** Opening RECORDS PROVIDED block **

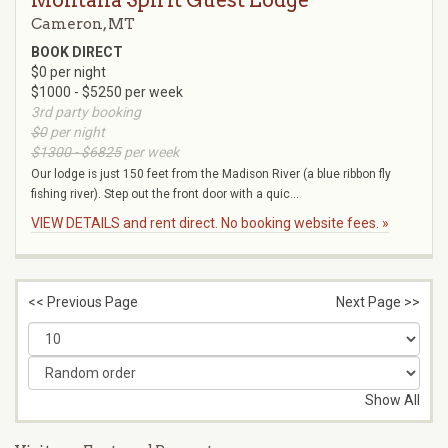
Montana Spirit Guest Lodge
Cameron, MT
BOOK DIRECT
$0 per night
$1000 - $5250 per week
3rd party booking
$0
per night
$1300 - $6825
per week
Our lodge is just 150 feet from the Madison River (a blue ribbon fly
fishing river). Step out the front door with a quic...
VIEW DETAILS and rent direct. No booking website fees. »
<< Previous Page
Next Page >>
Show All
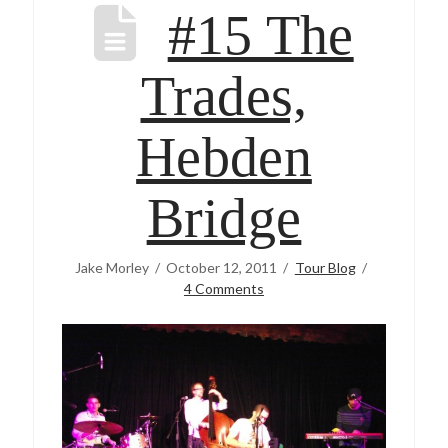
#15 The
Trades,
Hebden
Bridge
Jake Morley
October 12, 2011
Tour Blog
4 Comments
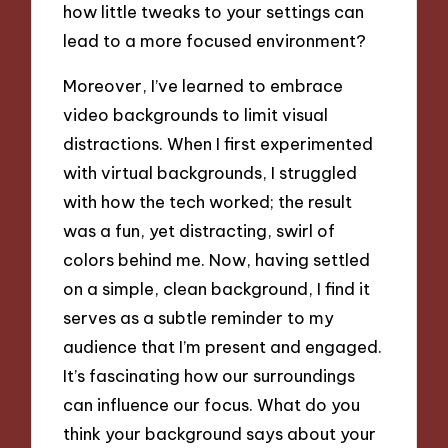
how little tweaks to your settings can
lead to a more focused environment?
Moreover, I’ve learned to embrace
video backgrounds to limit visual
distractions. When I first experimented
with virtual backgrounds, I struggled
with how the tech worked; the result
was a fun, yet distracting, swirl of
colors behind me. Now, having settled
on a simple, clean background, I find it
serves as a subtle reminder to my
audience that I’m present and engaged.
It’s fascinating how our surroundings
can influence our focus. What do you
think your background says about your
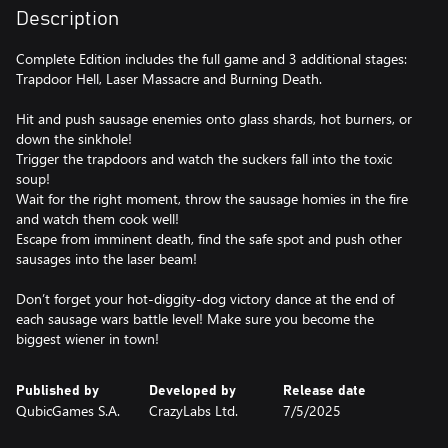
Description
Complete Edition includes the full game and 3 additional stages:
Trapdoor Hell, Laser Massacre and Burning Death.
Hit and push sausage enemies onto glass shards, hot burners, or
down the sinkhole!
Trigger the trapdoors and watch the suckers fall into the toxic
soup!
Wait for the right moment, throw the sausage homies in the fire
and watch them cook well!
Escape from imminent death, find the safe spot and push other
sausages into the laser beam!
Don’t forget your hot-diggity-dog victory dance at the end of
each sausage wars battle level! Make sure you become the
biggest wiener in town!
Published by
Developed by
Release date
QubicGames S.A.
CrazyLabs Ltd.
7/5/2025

** Closing RECORDS PROVIDED block **

§ **TASK TO COMPLETE**: Scan the lines above for "Trigger the trapdoors" and for "Don’t forget your". Repeat exactly the line holding each of them and every line in between.

§ **PROBLEM SOLUTION**:
Trigger the trapdoors and watch the suckers fall into the toxic
soup!
Wait for the right moment, throw the sausage homies in the fire
and watch them cook well!
Escape from imminent death, find the safe spot and push other
sausages into the laser beam!
Don’t forget your hot-diggity-dog victory dance at the end of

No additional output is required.